### TASKS TO COMPLETE
1. Translate this sentence from the history of solar models into Spanish: "Cecilia Payne discovered that the Sun and stars are primarily composed of hydrogen."
2. In the history of solar models, what surface temperature did Lane's model predict for the Sun?

### SELECTED TEXT

☆ ☆ ☆ ☆ ☆

The Beginnings
As part of an attempt to determine the surface temperature of the Sun, Lane (1869), wrote down, for the first time, the set of equations describing a gas sphere in hydrostatic equilibrium. We, therefore, credit Lane with constructing the first physical model of the solar interior. Interestingly, although his model predicted the central temperature of the Sun reasonably well, his predicted surface temperature of 30,000K was well off the mark. This is because Lane's work was done without the aid of Stefan's radiation law (which was published later, in 1879).
Lord Kelvin
Instead he relied on the earlier work of Dulong and Petit and of Hopkins on the rate of radiant energy from heated surfaces [see the excellent historical notes by Chandrasekhar (1939)]. Other solar models with convective interiors were constructed by Ritter (1878), and by Kelvin (see his Collected Works, 1897). In 1861, Kelvin introduced the concept of "convective equilibrium" in geophysics, which was later codified in the stellar context by Emden in his monograph Gaskugeln (1907). Following the development of atomic physics and the first calculations of absorption coefficients, Eddington (1926) improved Lane's stellar models by including a description of the transport of energy by radiation. Cecilia Payne discovered that the Sun and stars are primarily composed of hydrogen.

☆ ☆ ☆ ☆ ☆

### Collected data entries
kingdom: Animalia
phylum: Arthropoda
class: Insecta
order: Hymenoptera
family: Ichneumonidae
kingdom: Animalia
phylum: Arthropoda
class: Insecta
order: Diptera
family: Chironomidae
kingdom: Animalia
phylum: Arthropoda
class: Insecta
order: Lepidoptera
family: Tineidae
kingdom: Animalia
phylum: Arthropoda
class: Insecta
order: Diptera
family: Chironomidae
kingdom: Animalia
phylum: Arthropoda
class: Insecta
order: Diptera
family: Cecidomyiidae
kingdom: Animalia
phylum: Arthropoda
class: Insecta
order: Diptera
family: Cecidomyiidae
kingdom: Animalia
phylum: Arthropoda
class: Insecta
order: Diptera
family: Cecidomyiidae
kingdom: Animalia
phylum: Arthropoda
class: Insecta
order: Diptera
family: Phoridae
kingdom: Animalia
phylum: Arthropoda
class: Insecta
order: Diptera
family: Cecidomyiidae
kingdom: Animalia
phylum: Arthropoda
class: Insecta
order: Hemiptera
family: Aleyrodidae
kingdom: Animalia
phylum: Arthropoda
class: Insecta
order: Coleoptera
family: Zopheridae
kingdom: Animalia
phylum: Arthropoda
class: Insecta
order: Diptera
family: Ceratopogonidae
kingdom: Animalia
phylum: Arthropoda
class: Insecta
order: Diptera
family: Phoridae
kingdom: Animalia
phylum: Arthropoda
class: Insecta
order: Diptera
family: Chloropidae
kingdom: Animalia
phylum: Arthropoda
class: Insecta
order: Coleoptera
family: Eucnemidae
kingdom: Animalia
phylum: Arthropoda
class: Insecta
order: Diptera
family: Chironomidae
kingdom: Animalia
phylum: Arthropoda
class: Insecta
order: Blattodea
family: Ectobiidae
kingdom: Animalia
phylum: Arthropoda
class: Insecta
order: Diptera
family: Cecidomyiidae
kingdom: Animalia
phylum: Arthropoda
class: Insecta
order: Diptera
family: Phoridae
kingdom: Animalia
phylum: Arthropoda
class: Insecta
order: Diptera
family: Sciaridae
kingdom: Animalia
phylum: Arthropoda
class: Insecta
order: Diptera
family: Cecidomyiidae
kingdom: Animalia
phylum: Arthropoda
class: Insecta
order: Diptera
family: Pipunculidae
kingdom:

☆ ☆ ☆ ☆ ☆

### RESULTS OF THE TASKS
1. Cecilia Payne descubrió que el Sol y las estrellas están compuestos principalmente de hidrógeno.

2. 30,000K